Print the line containing "For every layout" and every line after it exactly as written, through the end of the records.
[Opening TASK INPUT section]
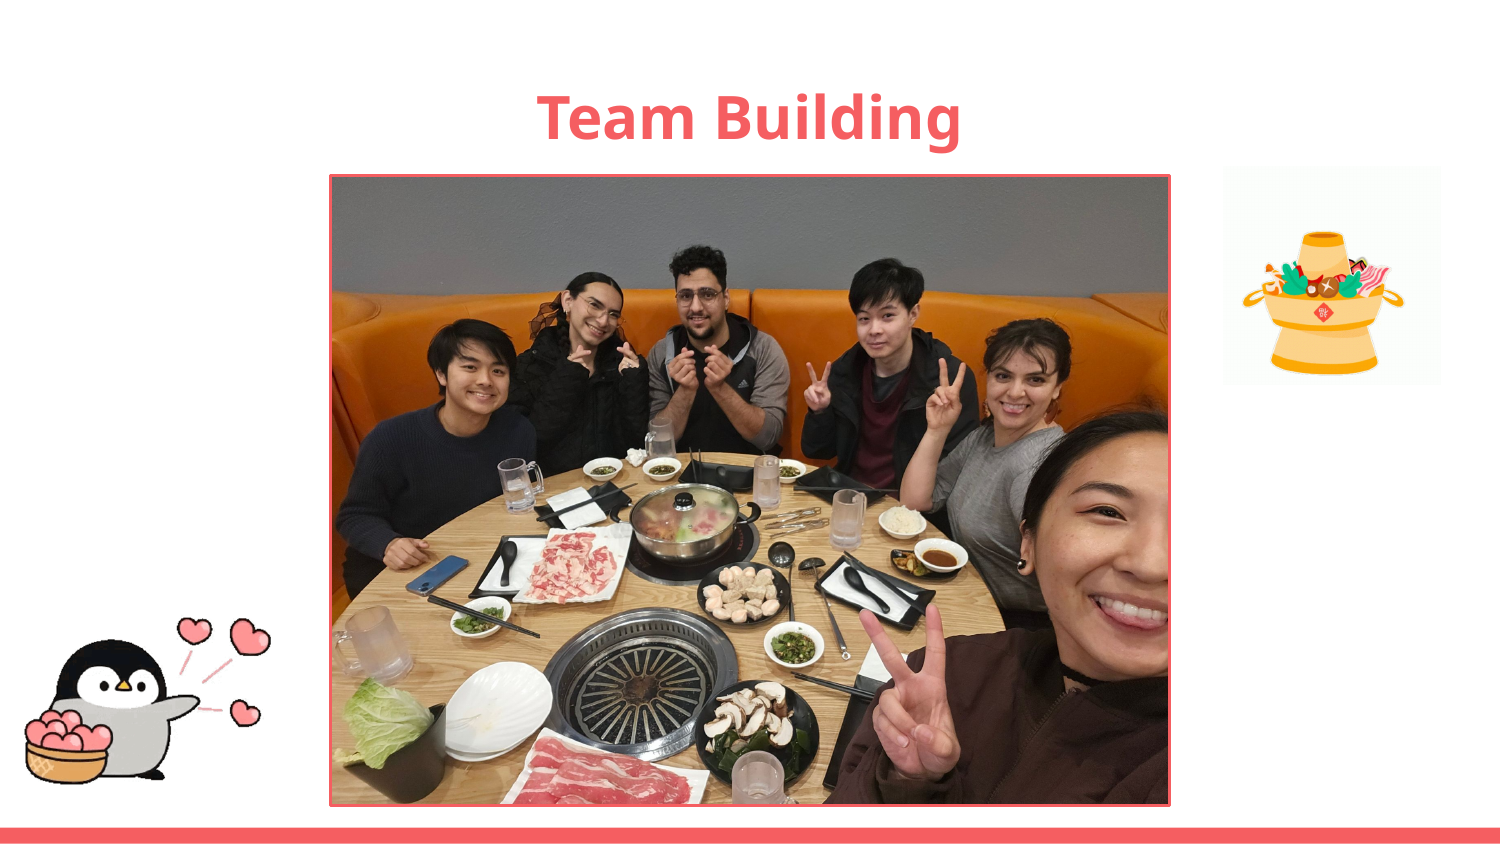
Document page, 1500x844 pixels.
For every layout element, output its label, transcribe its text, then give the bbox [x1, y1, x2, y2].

picture [1222, 166, 1441, 385]
title Team Building [51, 64, 1449, 167]
picture [331, 176, 1169, 804]
picture [0, 573, 305, 804]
[Closing TASK INPUT section]
> **RESPONSE**
For every layout element, output its label, transcribe its text, then give the bbox [x1, y1, x2, y2].

picture [1222, 166, 1441, 385]
title Team Building [51, 64, 1449, 167]
picture [331, 176, 1169, 804]
picture [0, 573, 305, 804]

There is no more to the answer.